La modifica dello Statuto di autonomia cancella per la Corte Costituzionale la possibilità di controllare che leggi emanate dalla pubblica amministrazione di Trento e Bolzano siano in linea con i principi economico-sociali nazionali. E’ stata cancellata parte dell’articolo 4 dello Statuto, in cui veniva chiesto che le leggi fossero in armonia con “…le norme fondamentali delle riforme economico-sociali della Repubblica”.
Inoltre le competenze non sono più primarie, ma esclusive. Si aggiungono pure nuove competenze. Tutto questo comporterà un’ulteriore violazione del diritto ad una concorrenza leale, già ora ampiamento compromesso dall’uso distorsivo della leva fiscale e dai contributi elargiti sia per attirare aziende di capitali, sedi legali, ecc., sia per creare barriere per impedire che aziende fuori regione possano lavorare sul territorio. Con ironia il costituzionalista Palermo descrive così la finalità della modifica dello Statuto: “È come dire che non ti piacciono le sentenze penali e quindi invece del giudice decide un organo politico”.

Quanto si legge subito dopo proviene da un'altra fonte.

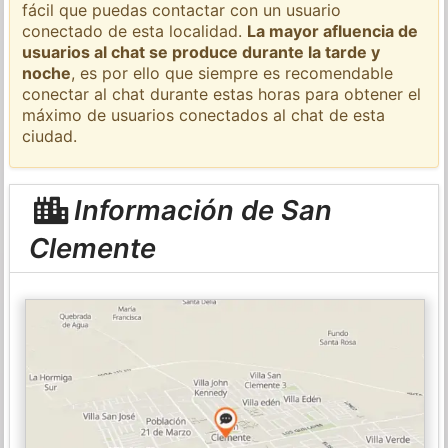
fácil que puedas contactar con un usuario
conectado de esta localidad.
La mayor afluencia de
usuarios al chat se produce durante la tarde y
noche
, es por ello que siempre es recomendable
conectar al chat durante estas horas para obtener el
máximo de usuarios conectados al chat de esta
ciudad.
Información de San
Clemente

La regione del benessere, reddito e Pil pro capite più alto d’Italia ha deciso così di proteggersi “dal lamento del povero, dall’affanno dei mortali” per gli anni a venire. Ma non dovrebbero suscitare scandalo nelle coscienze le disuguaglianze esistenti fra provincia e provincia, regione e regione, tra regione a statuto ordinario e speciale, le risorse allocate non secondo le necessità del territorio? Perché le Pa di Trento e Bolzano, pur essendo storicamente assistite, si sentono virtuose, reali e uniche partecipi del loro benessere, con un’incessante pulsione a pretendere sempre di più? Perché la Pa di Bolzano può erogare €200 netti al mese in una unica soluzione per le pensioni al minimo per 17.000 pensionati, con l’obiettivo di portare la pensione minima a € 1000 netti? Perché la pensione minima nelle altre province italiane è di €600/mese, dopo accese discussioni in parlamento per aumentarla di pochi euro? Perché l’aumento concesso ai dipendenti pubblici in Italia è del 6%, mentre in Pa di Bolzano si discute e ormai è certo che le retribuzioni saliranno del 15%? Perché la Pa di Trento ha cancellato l’Irpef provinciale sui redditi attorno ai € 30.000 e così via?

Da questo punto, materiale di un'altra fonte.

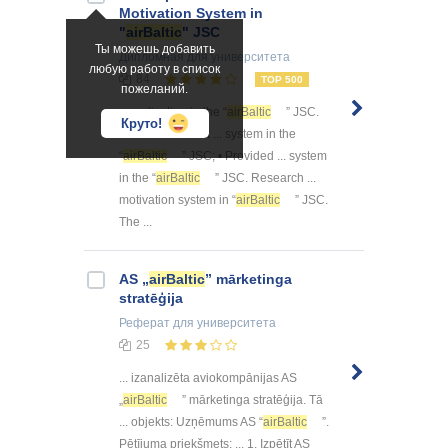
Motivation System in
"
airBaltic
" JSC
Ты можешь добавить
Дипломная
для университета
любую работу в список
84
TOP 500
пожеланий.
... motivation in the “
airBaltic
” JSC.
Круто!
For achievement ... system in the
“
airBaltic
” JSC; • Provided ... system
in the “
airBaltic
” JSC. Research ...
motivation system in “
airBaltic
” JSC.
The ...
AS „
airBaltic
” mārketinga
stratēģija
Реферат
для университета
25
... izanalizēta aviokompānijas AS
„
airBaltic
” mārketinga stratēģija. Tā
... objekts: Uzņēmums AS “
airBaltic
”.
Pētījuma priekšmets: ... 1. Izpētīt AS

La parola “autonomia” rimanda il pensiero a qualcosa di bello ed efficiente e meno vincolato dalla burocrazia: tutto sembra bello, perfetto. Purtroppo la scelta di gestire le decisioni al livello più basso, molto bella sulla carta e disastrosa nella sua applicazione perché soggetta ai condizionamenti locali, diventa principio di corruttibilità morale se non proprio penale. Richiede amministratori responsabili e competenti (J. Buchnan).